*Work to complete:*
**a.** In the text on Facebook's court loss, rewrite the part that begins at the words "Following the Schrems" and stops after "on Facebook’s operations.", changing "Irish Data Protection Commission" to "Irish privacy regulator".
**b.** According to the text on Facebook's court loss, when did Maximilian Schrems file his complaint with the DPC?
**c.** List every date in the text on Facebook's court loss that gives both a month and a year.

*Text passage:*
Facebook loses challenge

Facebook loses challenge as court rules in favor of DPC

Facebook loses challenge as court rules in favor of DPC’s draft decision for an inquiry and suspension of Facebook’s data transfers to the US. 

Following the Schrems II judgement of last July, the Irish Data Protection Commission, launched an inquiry into Facebook Ireland Ltd, and suspended the company’s EU-US data flows. Facebook disagreed with, and decided to challenge the decision. The company asserted that the DPC’s decision, and the procedures subsequently adopted are susceptible to judicial review. This long standing legal battle over Facebook Ireland’s right to continue making data transfers to the US, has now come to an end. This ruling, affirming Ireland’s lead regulator’s decision to suspend their EU-US data flows is likely to have major effects on Facebook’s operations. 

This decision is the culmination of an eight year battle, initiated by a 2013 complaint from Mr. Max Schrems.

Facebook Ireland, a subsidiary of the US company Facebook Inc, provides the social networks Facebook and Instagram to the European region, and houses its central administration and European headquarters in Dublin. In June 2013, Mr Maximilian Schrems filled a complaint with the DPC regarding the transfer of his personal data to the US by Facebook Ireland, claiming that it was unlawful under national and EU law, and in October 2013, the DPC stated that the matter would be “investigated promptly with all due diligence and speed”. In May 2016, the DPC wrote to Facebook Ireland and Mr Schrems with a draft decision that Standard Contractual Clauses could not lawfully be relied upon in respect to transfers of EU citizens’ personal data to the US. After this judgment, in July 2020, the CJEU gave a judgment. The court ruled that according to the GDPR, EU residents whose personal data is transferred to a third country using Standard Contractual Clauses must be afforded the same level of protection guaranteed within the European Union and the GDPR. Since the authorities in the United States cannot be bound by Standard Contractual Clauses, data transferred there may not be effectively protected. As a result of last year’s judgment, the Irish DPC launched an inquiry, and came to a preliminary decision to halt Facebook’s data transfers to the US, a decision that was subsequently challenged by Facebook. 

Facebook challenged the draft decision by the DPC claiming that they should have awaited guidance from the EDPB.

*Data supplied:*
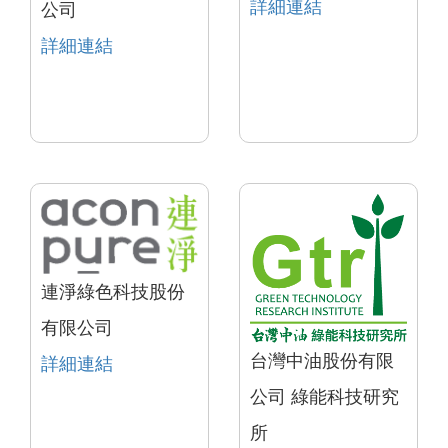
詳細連結
公司
詳細連結
連淨綠色科技股份
有限公司
台灣中油股份有限
詳細連結
公司 綠能科技研究
所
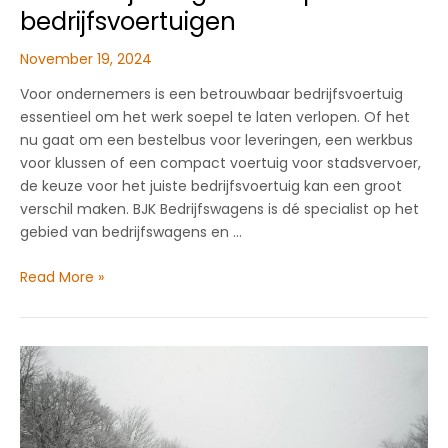
bedrijfsvoertuigen
November 19, 2024
Voor ondernemers is een betrouwbaar bedrijfsvoertuig
essentieel om het werk soepel te laten verlopen. Of het
nu gaat om een bestelbus voor leveringen, een werkbus
voor klussen of een compact voertuig voor stadsvervoer,
de keuze voor het juiste bedrijfsvoertuig kan een groot
verschil maken. BJK Bedrijfswagens is dé specialist op het
gebied van bedrijfswagens en …
BJK
Read More »
Bedrijfswagens:
uw
partner
in
bedrijfsvoertuigen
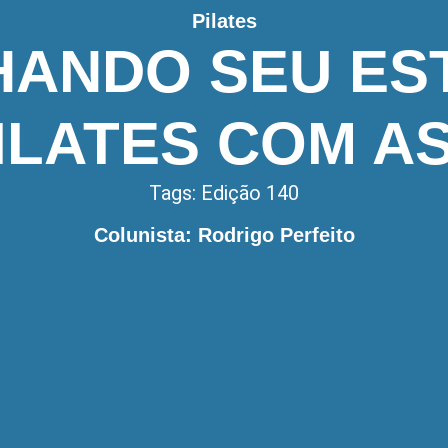
Pilates
HANDO SEU ES
ILATES COM A
Tags:
Edição 140
Colunista: Rodrigo Perfeito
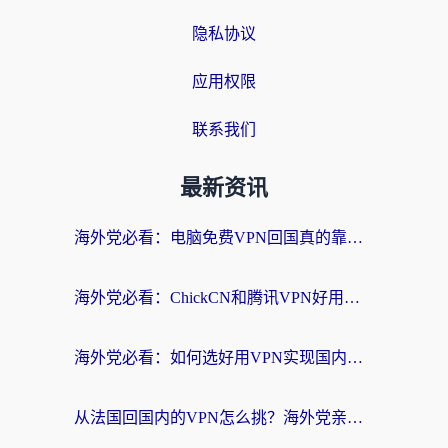
隐私协议
应用权限
联系我们
最新资讯
海外党必看：电脑免费VPN回国真的靠谱吗？附实测对比与最优方案指南
海外党必看：ChickCN和腾讯VPN好用吗？3招选对回国加速器，告别地区限制
海外党必看：如何选好用VPN实现国内资源无缝访问？从越南到全球都适用
从法国回国内的VPN怎么挑？海外党亲测：稳定、多端、安全才是关键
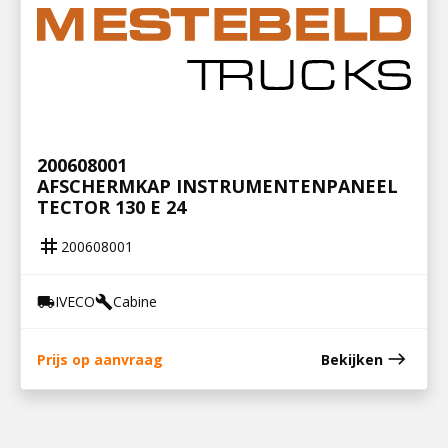
200608001
AFSCHERMKAP INSTRUMENTENPANEEL
TECTOR 130 E 24
tag
200608001
IVECO
Cabine
local_shipping
build
east
Prijs op aanvraag
Bekijken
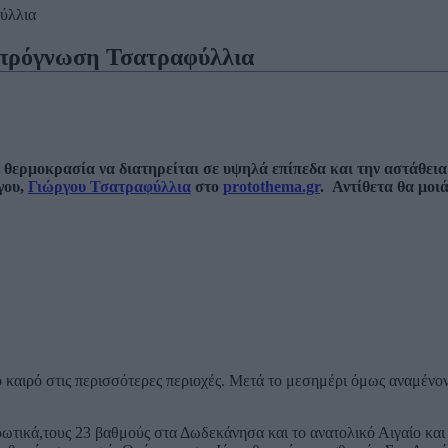
ύλλια
 πρόγνωση Τσατραφύλλια
 θερμοκρασία να διατηρείται σε υψηλά επίπεδα και την αστάθεια
γου,
Γιώργου Τσατραφύλλια
στο
protothema.gr
. Αντίθετα θα μοιά
ο καιρό στις περισσότερες περιοχές. Μετά το μεσημέρι όμως αναμένο
ωτικά,τους 23 βαθμούς στα Δωδεκάνησα και το ανατολικό Αιγαίο και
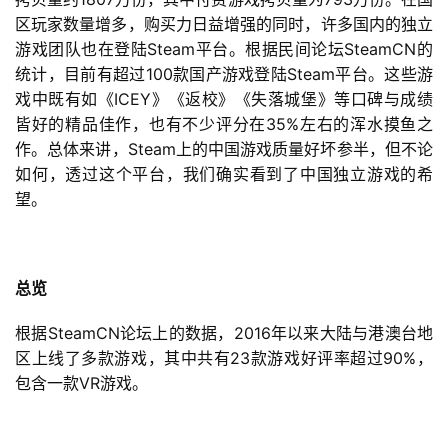
区玩家数量增多，购买力日益增强的同时，许多国内的独立
Steam
SteamCN
游戏团队也在登陆
平台。根据民间论坛
的
100
Steam
统计，目前有超过
款国产游戏登陆
平台。这些游
ICEY
戏中既有如《
》《返校》《失落城堡》等口碑与成绩
35%
皆好的精品佳作，也有不少评分在
左右的浑水摸鱼之
Steam
作。总体来讲，
上的中国游戏质量好坏参半，但不论
如何，透过这个平台，我们确实看到了中国独立游戏的希
望。
总览
SteamCN
2016
根据
论坛上的数据，
年以来大陆与港澳台地
23
90%
区上线了多款游戏，其中共有
款游戏好评率超过
，
VR
包含一款
游戏。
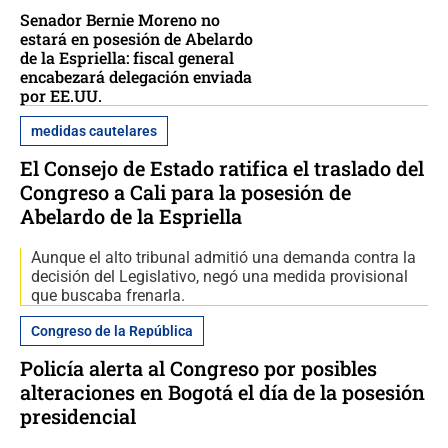
Senador Bernie Moreno no
estará en posesión de Abelardo
de la Espriella: fiscal general
encabezará delegación enviada
por EE.UU.
medidas cautelares
El Consejo de Estado ratifica el traslado del
Congreso a Cali para la posesión de
Abelardo de la Espriella
Aunque el alto tribunal admitió una demanda contra la
decisión del Legislativo, negó una medida provisional
que buscaba frenarla.
Congreso de la República
Policía alerta al Congreso por posibles
alteraciones en Bogotá el día de la posesión
presidencial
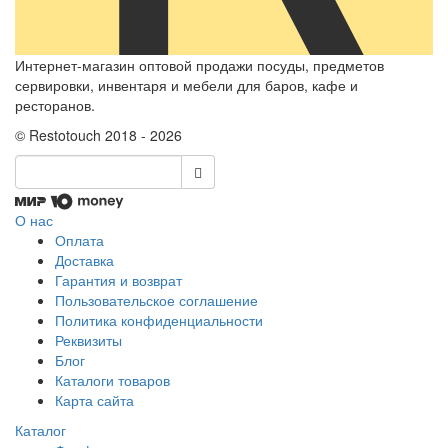
Интернет-магазин оптовой продажи посуды, предметов
сервировки, инвентаря и мебели для баров, кафе и
ресторанов.
© Restotouch 2018 - 2026
О нас
Оплата
Доставка
Гарантия и возврат
Пользовательское соглашение
Политика конфиденциальности
Реквизиты
Блог
Каталоги товаров
Карта сайта
Каталог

*Solutions to each task:*
**a.**
Following the Schrems II judgement of last July, the Irish privacy regulator, launched an inquiry into Facebook Ireland Ltd, and suspended the company’s EU-US data flows. Facebook disagreed with, and decided to challenge the decision. The company asserted that the DPC’s decision, and the procedures subsequently adopted are susceptible to judicial review. This long standing legal battle over Facebook Ireland’s right to continue making data transfers to the US, has now come to an end. This ruling, affirming Ireland’s lead regulator’s decision to suspend their EU-US data flows is likely to have major effects on Facebook’s operations.

**b.** In June 2013.

**c.** June 2013, October 2013, May 2016, July 2020